**PROVIDED TEXT:**
On New Year's Eve they drove out but found the venues either empty or too heavily guarded, said the prosecutor.
"The prosecutor said it was then that they decided to drive around and look for victims who were coming out of New Year's celebrations," Adil Abdel Ghani, one of the five's defense lawyers, told Reuters after the 30-minute hearing.
The prosecution said the five men were religious extremists who had been misled by "Satan" into thinking their attack was in line with the teaching of the Koran, and that they chanted religious slogans after killing Granville and Rahama.
The prosecutor asked the judge to find the men guilty of murder under Chapter 130 of Sudanese law, and also asked him to try them under firearms laws, Abdel Ghani told Reuters. The murder charge carries a possible death sentence, he added.
The judge adjourned the case to September 11 to allow Granville's family to appoint a lawyer and to find a larger courtroom, at the request of the defense.
Poverty Causes Terrorism... except, apparently, when being reasonably well-off does:
At an earlier hearing, the defendants were identified as Mohamed Osman Yusuf Mohamed, 29, a former Sudanese army officer, Abdel Raouf Abu Zaid Mohamed, 23, a merchant and son of an Islamic preacher, Mohamed Makkawi Ibrahim Mohamed, also 23, a civil engineering student, Abdel Basit al-Hajj Hassan, 29, a trader and Morad Abdel Rahman, 35, a driver.
Earlier, Sudanese officials assured the media that they're "just lads."
Days after the attack, a previously unknown group calling itself Ansar al-Tawhid (Supporters of Monotheism) in Sudan, posted a message on a website used by militants claiming responsibility for the killings.

**EXERCISE:**
From the report on the Sudanese murder trial, quote the text from "The prosecutor asked" to "35, a driver.".

**DATASET CONTENT:**
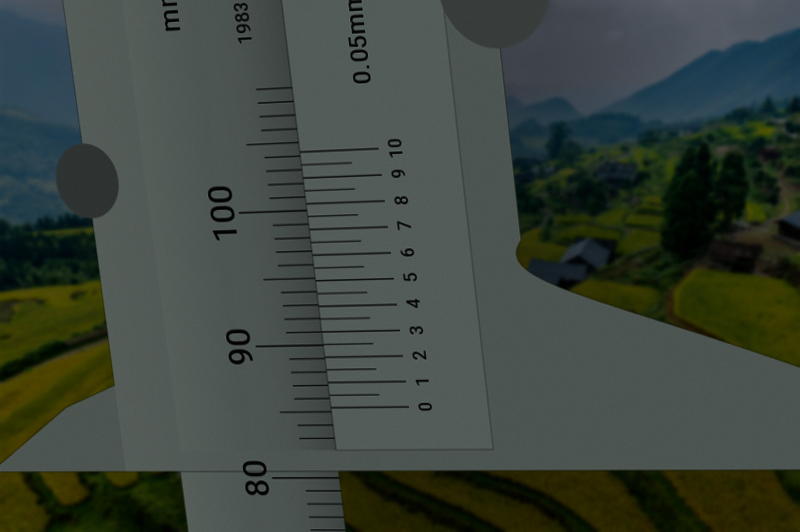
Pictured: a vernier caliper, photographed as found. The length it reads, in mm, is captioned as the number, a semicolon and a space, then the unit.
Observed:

---

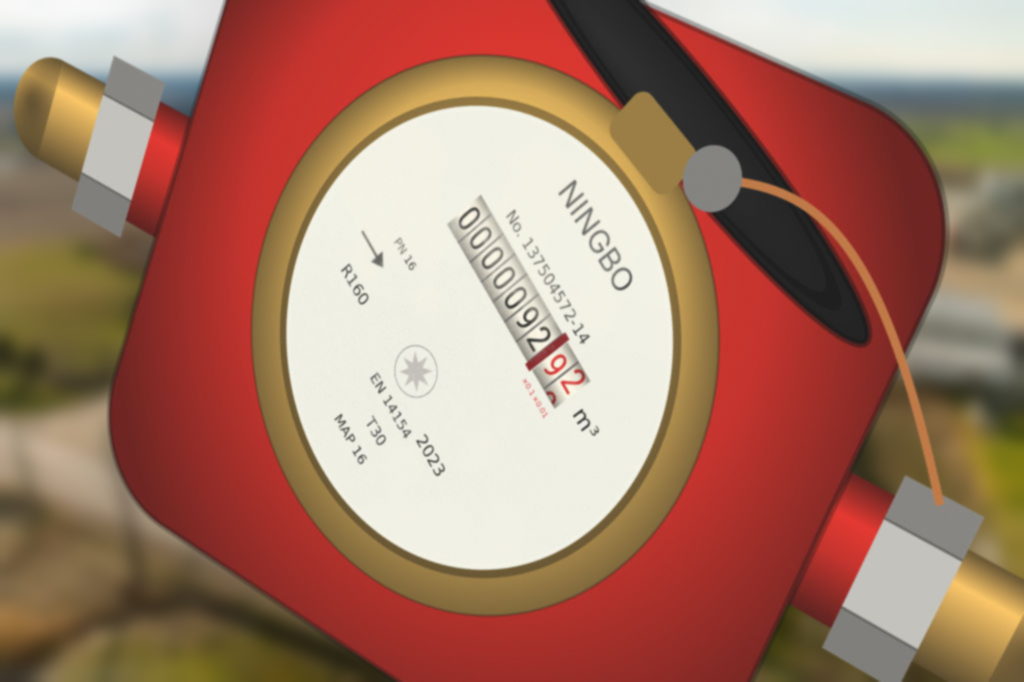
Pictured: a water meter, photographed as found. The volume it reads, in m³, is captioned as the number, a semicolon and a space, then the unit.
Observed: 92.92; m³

**OUTPUT FOR THIS TASK:**
The prosecutor asked the judge to find the men guilty of murder under Chapter 130 of Sudanese law, and also asked him to try them under firearms laws, Abdel Ghani told Reuters. The murder charge carries a possible death sentence, he added.
The judge adjourned the case to September 11 to allow Granville's family to appoint a lawyer and to find a larger courtroom, at the request of the defense.
Poverty Causes Terrorism... except, apparently, when being reasonably well-off does:
At an earlier hearing, the defendants were identified as Mohamed Osman Yusuf Mohamed, 29, a former Sudanese army officer, Abdel Raouf Abu Zaid Mohamed, 23, a merchant and son of an Islamic preacher, Mohamed Makkawi Ibrahim Mohamed, also 23, a civil engineering student, Abdel Basit al-Hajj Hassan, 29, a trader and Morad Abdel Rahman, 35, a driver.